**TEXT SEGMENT**
Time Is Closing in for GDPR

The General Data Protection Regulation (or GDPR) is due to come into effect on May 25th 2018, which means there isn’t a huge amount of time left to become compliant. For many businesses this new set of regulations requires significant operational changes to ensure they meet the new legislation in time. Failure to be compliant has substantial financial penalties of €20m or 4% of global annual turnover (whichever is greater), so it’s vital to take action.


At Scrivito, we’ve already started implementing the internal processes for our customers in the EU. Scrivito runs on the world-class infrastructure of Amazon Web Services (AWS). Your data is safe and secure – for high availability and data durability, your data is stored in at least three geographically distributed data centers. Both Amazon and Netlify (our hosting partner) will be fully compliant by the launch, so there is one less headache if your website is already powered by Scrivito. 

Actions businesses need to take to become compliant

It doesn’t matter where in the world your business is based, if you serve customers in the EU - you must take note. Below we’ve put together the key steps which will be essential to ensuring compliance.

**ASSIGNMENT**
Please continue the article on GDPR compliance, picking up after its final sentence.

**DATA RECORDS**

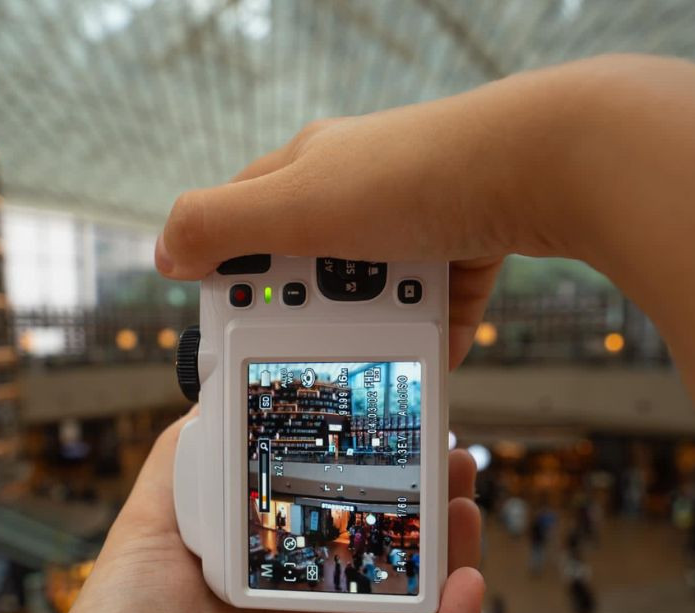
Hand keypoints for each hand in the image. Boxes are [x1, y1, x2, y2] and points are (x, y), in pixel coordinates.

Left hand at [0, 411, 482, 612]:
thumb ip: (185, 465)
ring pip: (417, 604)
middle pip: (392, 555)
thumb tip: (216, 406)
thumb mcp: (150, 528)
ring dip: (452, 554)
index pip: (345, 517)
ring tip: (465, 504)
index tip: (401, 434)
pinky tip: (464, 581)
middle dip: (429, 506)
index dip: (378, 477)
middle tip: (451, 461)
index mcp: (274, 572)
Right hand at [155, 54, 694, 441]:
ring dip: (368, 325)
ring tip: (375, 342)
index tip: (231, 324)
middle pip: (309, 270)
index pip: (244, 225)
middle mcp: (357, 191)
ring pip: (370, 294)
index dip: (230, 276)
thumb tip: (163, 251)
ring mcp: (411, 223)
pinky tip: (418, 360)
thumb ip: (217, 225)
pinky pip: (428, 307)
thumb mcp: (292, 203)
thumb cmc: (410, 178)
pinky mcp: (457, 252)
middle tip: (310, 338)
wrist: (532, 169)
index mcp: (306, 171)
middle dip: (309, 311)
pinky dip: (421, 336)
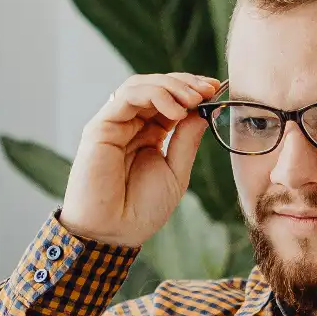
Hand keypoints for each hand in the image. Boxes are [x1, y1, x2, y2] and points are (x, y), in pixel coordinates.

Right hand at [59, 72, 219, 246]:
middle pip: (157, 86)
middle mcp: (131, 124)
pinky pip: (127, 96)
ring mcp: (115, 123)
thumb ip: (186, 141)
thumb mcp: (176, 172)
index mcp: (150, 134)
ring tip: (193, 100)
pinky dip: (154, 95)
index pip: (170, 99)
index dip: (192, 90)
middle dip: (185, 83)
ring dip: (170, 86)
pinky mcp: (100, 126)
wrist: (114, 232)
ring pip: (141, 85)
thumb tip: (202, 111)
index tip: (215, 90)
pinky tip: (176, 111)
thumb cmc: (141, 210)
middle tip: (208, 89)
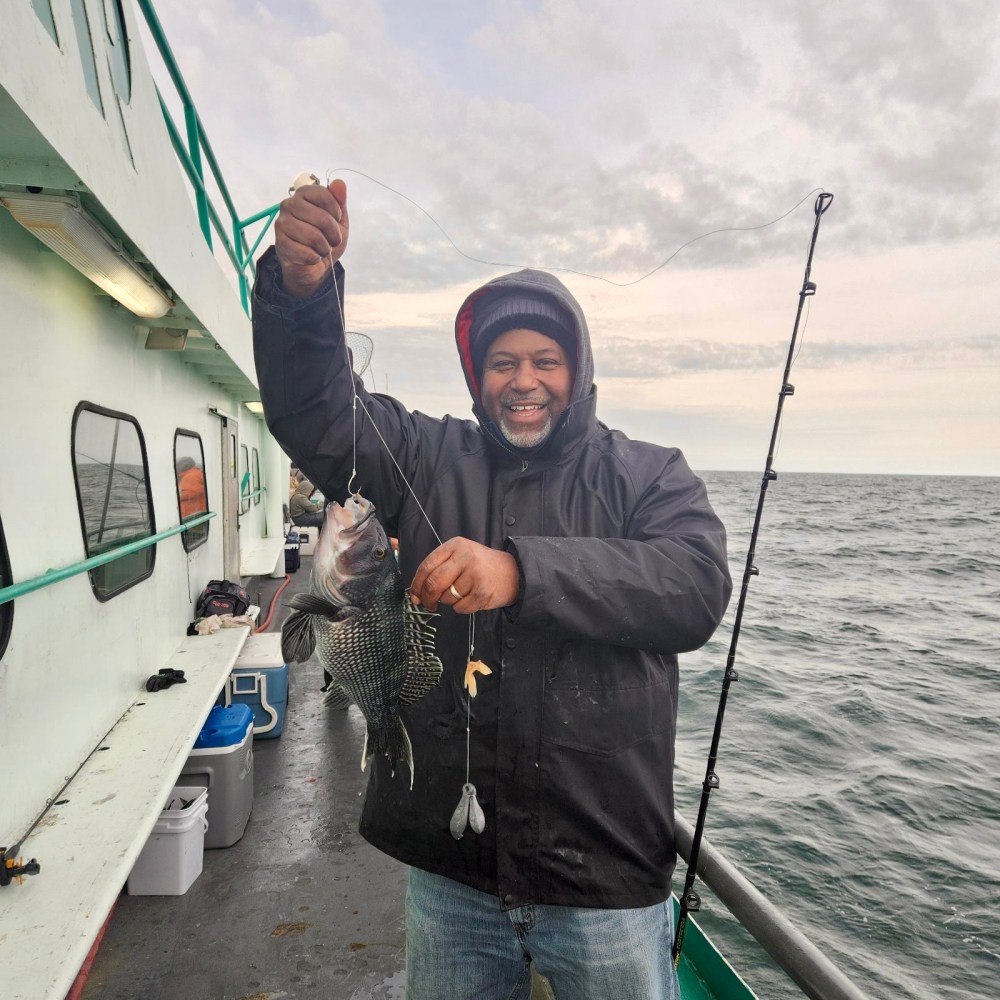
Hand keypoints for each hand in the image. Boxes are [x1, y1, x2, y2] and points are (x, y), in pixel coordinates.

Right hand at [274, 178, 349, 297]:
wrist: (313, 265)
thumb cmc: (325, 238)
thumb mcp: (338, 221)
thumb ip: (339, 202)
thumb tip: (339, 183)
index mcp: (303, 194)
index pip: (323, 194)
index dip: (336, 210)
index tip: (337, 219)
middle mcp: (289, 205)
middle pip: (321, 218)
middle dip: (334, 234)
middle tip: (334, 241)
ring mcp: (282, 223)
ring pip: (313, 236)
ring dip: (324, 248)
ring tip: (322, 249)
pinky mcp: (280, 243)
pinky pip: (304, 252)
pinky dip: (314, 258)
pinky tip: (312, 257)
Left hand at [410, 537, 519, 612]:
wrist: (513, 573)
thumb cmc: (482, 566)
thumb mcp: (461, 556)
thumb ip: (440, 568)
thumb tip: (417, 593)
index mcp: (455, 546)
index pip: (426, 566)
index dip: (417, 584)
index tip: (415, 595)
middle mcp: (465, 557)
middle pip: (434, 583)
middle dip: (427, 598)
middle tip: (428, 604)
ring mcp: (475, 574)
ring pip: (447, 597)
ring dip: (450, 601)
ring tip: (463, 593)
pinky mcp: (482, 591)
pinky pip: (460, 607)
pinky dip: (462, 608)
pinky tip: (472, 598)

**REPLY**
Fully audit and map your data flows

This essentially means you need to be aware of where data is coming in, where it’s stored and how it’s processed. Once you’ve established this, you can start your journey to becoming compliant.

Check with your third party providers

It’s vital you ensure the suppliers you work with are fully compliant, or are in the process of making the necessary changes to meet the obligations set by the GDPR. This covers everything where data from your customers may flow through or be stored.

Define a clear data access procedure

Under the GDPR, everyone has access to request all of the personal data you store on them and it needs to be delivered back to them promptly. You’ll need to define a clear process for customers to request this and ensure you can internally handle these requests. 

Get ready to report a breach

If the worst happens and a breach is discovered, the GDPR sets a 72 hour deadline for ensuring this is reported to the relevant organization. To meet such a deadline, it’ll be essential the right internal reporting is set up and cultural changes may even need to be made so employees feel comfortable reporting breaches. 

Ensure excellent communication

Europe has a strong belief that privacy is a human right. We’d recommend you keep your customers informed about the changes you’ve made to ensure the safety of their data.

Again, we at Scrivito are prepared. We’ll keep you informed!